Aggregation Theory: The Most Powerful Economics Theory You Didn’t Learn at University
The internet has fundamentally shifted power from the supplier to the consumer by changing scarcity into abundance.
The internet has changed everything by freeing information. Exponential growth and enormous scale is now possible and is even a common occurrence with internet businesses like Amazon, Google, Facebook, Netflix, Alibaba and Uber changing the way we work, socialise and think.
Ben Thompson, the now famed Technology-focused Strategy Analyst who runs Stratechery, coined the phrase ‘Aggregation Theory’ to explain how and why these companies are replacing the pre-internet elite at an increasing rate.
The theory postulates that the internet has fundamentally changed the economic assumptions of the supply chain in three key ways:
1. Zero transaction costs = easily acquire customers
2. Zero distribution costs = abundant content
3. Zero marginal costs = exponential scalability
These three fundamentals explain how content changed from scarcity, only available through traditional media such as newspapers, magazines, books and TV, to abundance available on every person’s blog, social feed and YouTube channel. This transition is most obvious in text-based media which was easily put on the web through coding and then later built out its capabilities to enable audio and, later still, video onto the web. This changing paradigm moves the ‘bottle-neck’ in the value chain from distribution to the customer relationship. This leads companies to focus on customer retention and satisfaction whilst modularising and aggregating suppliers for the easy use of the customer. This strategy allows the firms to focus exclusively on offering the best possible customer service in order to attract more customers to offer up to the separate suppliers. For example, Google has organised a web of content suppliers in its searches, aiding discovery of abundant modular content without any special supplier relations but instead focusing on customer relations. Previously, when content was scarce, newspapers focused on suppliers i.e. editors and reporters by integrating backwards. Another example of an aggregator how Uber has created a platform to aggregate individual drivers and for a collection of Uber users .

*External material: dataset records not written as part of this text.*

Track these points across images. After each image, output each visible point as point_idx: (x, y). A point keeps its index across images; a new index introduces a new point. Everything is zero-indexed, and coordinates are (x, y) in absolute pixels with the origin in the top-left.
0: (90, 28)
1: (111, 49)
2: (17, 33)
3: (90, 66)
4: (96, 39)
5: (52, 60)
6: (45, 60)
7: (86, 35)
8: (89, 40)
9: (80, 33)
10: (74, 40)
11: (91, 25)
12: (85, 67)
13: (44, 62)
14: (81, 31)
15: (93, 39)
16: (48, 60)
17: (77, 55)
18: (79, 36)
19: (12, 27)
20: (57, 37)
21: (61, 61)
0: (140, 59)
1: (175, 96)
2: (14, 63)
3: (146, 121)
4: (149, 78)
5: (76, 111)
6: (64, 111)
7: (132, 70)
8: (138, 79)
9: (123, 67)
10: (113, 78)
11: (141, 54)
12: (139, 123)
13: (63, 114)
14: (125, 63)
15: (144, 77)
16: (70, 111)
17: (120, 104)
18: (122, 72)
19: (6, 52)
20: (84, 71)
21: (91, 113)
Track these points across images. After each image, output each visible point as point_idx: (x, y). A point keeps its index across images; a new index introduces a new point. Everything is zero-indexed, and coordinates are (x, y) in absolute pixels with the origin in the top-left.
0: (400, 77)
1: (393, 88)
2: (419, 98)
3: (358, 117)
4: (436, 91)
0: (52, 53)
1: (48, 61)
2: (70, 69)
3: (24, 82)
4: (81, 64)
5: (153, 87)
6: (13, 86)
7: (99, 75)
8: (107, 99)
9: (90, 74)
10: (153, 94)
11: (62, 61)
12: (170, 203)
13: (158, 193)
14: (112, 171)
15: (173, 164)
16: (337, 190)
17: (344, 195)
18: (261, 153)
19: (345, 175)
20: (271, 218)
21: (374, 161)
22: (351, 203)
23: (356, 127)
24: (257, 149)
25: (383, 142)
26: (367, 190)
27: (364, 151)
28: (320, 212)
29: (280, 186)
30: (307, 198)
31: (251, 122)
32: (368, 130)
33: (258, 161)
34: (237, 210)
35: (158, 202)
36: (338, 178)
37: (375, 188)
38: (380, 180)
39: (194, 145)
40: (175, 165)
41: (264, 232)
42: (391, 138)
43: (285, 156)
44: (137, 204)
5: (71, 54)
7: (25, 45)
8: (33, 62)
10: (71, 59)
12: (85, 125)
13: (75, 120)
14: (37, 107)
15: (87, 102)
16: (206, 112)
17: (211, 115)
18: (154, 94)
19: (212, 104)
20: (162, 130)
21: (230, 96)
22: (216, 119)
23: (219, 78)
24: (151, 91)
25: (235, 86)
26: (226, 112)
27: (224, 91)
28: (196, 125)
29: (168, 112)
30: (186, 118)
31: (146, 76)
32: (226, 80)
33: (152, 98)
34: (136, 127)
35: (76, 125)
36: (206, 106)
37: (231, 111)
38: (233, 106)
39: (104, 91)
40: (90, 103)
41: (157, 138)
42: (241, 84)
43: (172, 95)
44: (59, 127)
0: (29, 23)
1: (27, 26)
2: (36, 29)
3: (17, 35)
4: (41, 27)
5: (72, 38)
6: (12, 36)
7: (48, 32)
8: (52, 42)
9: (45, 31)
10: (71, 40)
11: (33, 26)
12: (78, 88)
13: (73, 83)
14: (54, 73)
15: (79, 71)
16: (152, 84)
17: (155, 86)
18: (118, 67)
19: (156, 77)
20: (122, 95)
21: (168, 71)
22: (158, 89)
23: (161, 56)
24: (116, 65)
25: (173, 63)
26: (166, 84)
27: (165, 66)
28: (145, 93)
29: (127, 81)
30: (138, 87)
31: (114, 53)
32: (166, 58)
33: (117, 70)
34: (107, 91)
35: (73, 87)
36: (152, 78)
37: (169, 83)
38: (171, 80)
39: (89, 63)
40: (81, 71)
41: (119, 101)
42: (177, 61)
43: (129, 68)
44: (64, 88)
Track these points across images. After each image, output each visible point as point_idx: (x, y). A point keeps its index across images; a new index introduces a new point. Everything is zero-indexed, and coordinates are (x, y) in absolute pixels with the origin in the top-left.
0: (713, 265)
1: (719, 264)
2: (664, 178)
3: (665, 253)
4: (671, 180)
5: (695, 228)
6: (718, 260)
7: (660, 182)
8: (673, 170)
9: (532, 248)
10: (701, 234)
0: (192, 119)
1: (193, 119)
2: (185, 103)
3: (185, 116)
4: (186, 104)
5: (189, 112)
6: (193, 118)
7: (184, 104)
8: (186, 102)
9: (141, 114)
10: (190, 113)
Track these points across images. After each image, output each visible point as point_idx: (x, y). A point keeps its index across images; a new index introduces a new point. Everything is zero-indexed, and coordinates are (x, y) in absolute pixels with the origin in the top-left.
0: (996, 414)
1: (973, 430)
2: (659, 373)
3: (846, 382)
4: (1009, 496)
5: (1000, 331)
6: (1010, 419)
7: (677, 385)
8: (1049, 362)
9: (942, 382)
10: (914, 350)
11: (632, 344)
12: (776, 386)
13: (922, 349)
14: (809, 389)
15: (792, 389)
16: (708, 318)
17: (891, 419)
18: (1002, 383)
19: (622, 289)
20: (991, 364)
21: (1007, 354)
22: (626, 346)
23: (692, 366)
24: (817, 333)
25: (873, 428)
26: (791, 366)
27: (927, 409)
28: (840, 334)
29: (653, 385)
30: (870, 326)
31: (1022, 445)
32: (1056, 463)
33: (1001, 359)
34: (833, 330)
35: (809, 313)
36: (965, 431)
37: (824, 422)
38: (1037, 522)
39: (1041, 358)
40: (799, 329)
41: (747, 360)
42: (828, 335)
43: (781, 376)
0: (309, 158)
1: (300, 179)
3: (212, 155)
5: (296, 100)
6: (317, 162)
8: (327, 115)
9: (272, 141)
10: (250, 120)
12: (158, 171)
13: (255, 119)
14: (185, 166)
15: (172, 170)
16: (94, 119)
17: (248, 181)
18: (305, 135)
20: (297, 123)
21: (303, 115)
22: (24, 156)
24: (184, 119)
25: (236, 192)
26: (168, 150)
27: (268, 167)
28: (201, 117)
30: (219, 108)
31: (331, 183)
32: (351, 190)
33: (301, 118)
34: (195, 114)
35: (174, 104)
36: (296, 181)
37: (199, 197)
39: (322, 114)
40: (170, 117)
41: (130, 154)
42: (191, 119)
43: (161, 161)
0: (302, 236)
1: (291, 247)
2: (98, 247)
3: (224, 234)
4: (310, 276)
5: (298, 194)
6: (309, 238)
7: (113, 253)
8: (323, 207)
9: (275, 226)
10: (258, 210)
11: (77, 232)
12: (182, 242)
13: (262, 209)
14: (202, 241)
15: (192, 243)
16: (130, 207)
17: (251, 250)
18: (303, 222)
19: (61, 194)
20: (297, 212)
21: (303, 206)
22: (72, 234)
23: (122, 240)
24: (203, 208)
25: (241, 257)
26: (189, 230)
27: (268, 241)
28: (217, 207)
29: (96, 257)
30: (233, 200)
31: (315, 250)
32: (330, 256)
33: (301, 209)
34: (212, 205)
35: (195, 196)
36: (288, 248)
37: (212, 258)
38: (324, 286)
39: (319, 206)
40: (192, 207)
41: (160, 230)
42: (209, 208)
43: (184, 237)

A virtuous cycle is created as the suppliers benefit from more consumers, the consumers benefit from more supplier meaning that the consumers benefit from more consumers. Thinking back to Uber, the more people are using the system the more drivers will join the app and thus the better the service becomes because wait times will be slashed and service improved. This is obviously a fantastic business model because it progressively attracts customers with higher willingness to pay for the service, solving the age-old problem of how to increase revenue without losing revenue from existing customers. Netflix is another easy example of this, it’s a back catalogue of shows and movies increase year on year offering a higher value for the same price and thus attracting customers with a higher willingness to pay than existing customers. This is a classic example of a network effect that the platform economy benefits from. This network effect builds like a snowball, collecting consumers and suppliers in equal measure at exponential rates enabled by zero marginal costs. This will continue until singularity/monopoly is reached.